Chancellor Rishi Sunak broke the news in the Spring Statement on his spending plans.
It means that, from July, we can earn £12,570 before we pay any National Insurance. That’s an extra £3,000 on top of what we can currently earn before paying.
But the rate of National Insurance is rising by 1.25 percentage points from this spring.
When we reach the new threshold, we’ll start paying at a rate of 13.25 per cent. This rate was previously just 12 per cent.
So what does this mean?
If we earn £15,000 a year, for example, we’ll be £330 better off as our contributions will fall from £652 to £322.

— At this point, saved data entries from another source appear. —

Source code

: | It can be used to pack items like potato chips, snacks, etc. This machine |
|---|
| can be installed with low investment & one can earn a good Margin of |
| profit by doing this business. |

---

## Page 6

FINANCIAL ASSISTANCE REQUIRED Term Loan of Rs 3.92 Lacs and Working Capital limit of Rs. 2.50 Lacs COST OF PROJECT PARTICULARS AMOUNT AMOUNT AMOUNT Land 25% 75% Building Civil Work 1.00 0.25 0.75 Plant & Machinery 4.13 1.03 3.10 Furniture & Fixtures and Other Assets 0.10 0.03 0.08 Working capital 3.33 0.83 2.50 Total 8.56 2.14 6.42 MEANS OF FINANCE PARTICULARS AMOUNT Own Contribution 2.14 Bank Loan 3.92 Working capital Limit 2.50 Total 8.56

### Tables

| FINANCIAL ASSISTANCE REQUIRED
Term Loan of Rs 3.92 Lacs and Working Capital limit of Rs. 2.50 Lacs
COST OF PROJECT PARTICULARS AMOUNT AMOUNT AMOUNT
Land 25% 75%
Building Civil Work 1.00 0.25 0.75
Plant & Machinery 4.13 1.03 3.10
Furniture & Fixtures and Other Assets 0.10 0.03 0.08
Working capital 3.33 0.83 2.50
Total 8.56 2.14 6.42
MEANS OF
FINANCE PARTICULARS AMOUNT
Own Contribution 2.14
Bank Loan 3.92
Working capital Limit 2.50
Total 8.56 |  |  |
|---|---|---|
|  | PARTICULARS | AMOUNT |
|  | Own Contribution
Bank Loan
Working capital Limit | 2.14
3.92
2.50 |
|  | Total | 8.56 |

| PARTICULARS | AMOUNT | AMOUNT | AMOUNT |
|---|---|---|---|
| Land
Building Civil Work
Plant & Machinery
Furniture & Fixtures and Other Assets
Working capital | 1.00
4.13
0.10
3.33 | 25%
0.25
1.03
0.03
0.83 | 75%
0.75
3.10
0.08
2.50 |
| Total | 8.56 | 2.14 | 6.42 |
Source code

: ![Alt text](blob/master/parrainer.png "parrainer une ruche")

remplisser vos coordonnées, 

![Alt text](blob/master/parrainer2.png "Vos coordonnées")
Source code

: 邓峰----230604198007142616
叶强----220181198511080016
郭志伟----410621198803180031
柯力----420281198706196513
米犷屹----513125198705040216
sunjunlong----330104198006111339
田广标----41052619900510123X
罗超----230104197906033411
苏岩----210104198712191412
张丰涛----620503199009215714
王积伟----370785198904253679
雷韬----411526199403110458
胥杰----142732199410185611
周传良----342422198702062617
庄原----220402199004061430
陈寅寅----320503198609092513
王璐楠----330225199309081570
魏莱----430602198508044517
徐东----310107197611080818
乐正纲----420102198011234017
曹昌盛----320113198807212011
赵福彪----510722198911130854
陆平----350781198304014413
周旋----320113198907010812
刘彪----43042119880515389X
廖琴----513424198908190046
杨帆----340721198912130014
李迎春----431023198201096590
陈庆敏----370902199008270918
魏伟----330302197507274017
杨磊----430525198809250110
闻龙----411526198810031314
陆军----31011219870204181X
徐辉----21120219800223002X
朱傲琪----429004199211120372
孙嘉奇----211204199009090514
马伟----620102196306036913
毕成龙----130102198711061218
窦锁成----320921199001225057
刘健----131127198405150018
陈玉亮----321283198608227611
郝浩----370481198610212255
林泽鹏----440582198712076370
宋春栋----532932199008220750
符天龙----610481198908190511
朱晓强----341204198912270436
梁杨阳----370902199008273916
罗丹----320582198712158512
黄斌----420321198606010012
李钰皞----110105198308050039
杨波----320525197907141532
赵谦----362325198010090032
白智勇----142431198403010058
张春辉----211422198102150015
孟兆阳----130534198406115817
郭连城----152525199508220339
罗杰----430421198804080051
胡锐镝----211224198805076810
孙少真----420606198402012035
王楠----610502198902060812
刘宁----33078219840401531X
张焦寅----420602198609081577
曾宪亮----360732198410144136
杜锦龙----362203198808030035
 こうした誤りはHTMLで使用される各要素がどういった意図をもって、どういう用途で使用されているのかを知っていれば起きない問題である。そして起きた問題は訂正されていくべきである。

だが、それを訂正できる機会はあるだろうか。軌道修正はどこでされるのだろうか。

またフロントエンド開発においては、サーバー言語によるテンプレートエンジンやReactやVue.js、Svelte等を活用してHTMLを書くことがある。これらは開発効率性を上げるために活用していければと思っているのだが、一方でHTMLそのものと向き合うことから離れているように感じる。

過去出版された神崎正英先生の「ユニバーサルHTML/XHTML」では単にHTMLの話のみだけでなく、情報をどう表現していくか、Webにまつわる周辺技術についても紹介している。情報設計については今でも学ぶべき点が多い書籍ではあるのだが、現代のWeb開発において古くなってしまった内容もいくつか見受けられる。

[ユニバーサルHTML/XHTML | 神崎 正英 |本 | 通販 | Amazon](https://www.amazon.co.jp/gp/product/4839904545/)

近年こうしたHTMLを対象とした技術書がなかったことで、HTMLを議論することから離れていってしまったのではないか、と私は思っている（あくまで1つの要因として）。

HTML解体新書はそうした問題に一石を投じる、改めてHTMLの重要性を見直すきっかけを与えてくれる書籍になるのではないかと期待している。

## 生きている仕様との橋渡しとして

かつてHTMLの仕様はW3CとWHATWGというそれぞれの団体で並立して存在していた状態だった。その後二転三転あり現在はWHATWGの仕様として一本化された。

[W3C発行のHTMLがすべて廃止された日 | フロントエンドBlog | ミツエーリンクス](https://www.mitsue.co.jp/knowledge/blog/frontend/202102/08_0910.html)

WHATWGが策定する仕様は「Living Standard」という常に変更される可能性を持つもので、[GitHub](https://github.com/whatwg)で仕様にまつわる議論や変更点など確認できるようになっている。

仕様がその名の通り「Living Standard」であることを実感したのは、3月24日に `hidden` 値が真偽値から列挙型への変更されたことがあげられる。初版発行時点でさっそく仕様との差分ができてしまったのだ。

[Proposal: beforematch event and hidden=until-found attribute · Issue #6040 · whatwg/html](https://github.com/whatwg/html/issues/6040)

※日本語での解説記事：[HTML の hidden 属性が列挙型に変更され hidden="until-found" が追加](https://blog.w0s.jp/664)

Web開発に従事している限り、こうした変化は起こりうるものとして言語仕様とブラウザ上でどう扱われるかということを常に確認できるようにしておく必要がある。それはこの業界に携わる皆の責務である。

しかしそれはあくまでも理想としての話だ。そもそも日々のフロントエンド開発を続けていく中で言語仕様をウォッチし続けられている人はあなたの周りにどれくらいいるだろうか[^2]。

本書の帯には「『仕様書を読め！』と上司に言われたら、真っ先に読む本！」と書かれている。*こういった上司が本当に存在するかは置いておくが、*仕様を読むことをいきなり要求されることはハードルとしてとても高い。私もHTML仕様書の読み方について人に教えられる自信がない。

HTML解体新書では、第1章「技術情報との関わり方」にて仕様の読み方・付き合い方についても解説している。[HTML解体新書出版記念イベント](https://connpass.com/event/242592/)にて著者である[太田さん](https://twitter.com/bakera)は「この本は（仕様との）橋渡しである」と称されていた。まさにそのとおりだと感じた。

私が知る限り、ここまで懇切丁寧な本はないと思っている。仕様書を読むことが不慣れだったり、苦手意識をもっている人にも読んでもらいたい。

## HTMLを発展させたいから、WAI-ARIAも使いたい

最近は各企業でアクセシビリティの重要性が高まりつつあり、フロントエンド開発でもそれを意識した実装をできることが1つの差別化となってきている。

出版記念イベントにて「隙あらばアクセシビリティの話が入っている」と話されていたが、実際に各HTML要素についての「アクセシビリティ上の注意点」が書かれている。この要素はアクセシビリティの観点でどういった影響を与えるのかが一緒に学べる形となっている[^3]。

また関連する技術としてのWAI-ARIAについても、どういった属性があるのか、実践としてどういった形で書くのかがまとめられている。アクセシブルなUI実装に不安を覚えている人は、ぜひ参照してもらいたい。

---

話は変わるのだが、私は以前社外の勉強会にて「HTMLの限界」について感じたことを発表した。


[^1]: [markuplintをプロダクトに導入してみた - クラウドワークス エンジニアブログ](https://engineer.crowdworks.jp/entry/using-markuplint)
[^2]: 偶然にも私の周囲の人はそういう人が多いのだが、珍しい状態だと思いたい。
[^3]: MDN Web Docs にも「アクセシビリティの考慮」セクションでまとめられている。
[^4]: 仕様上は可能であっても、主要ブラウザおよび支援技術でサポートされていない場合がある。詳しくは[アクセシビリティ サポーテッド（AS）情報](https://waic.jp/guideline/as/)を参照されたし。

For those of us on Universal Credit (UC) as well as our earnings, the move is likely to cut the amount of UC we get.
This is because our UC is affected by how much we earn (known as the ‘taper rate’). As this change means we’ll be earning a bit more, our UC will come down.
What is National Insurance?
National Insurance is money we pay to the government from our earnings to contribute to the welfare state.
The money goes towards things like the state pension and other benefits. And paying it entitles us to more of certain ‘contribution-based’ benefits like Jobseeker’s Allowance.
It comes off our pay before we even get it – so we may not even be sure how much we have been paying.
And the rate is going up now to help the government pay for health and social care in the wake of the Covid pandemic.
Other money news
The other big story from the Spring Statement was the 5p per litre cut in fuel duty.
Filling up our cars, like other household costs, has been getting more and more expensive. In fact, fuel recently hit an all-time high, going up by 18p per litre in just one month.
But this cut should shave about £3.30 off the cost of filling a typical family car.
It has already come in and is due to stay in place until March 2023.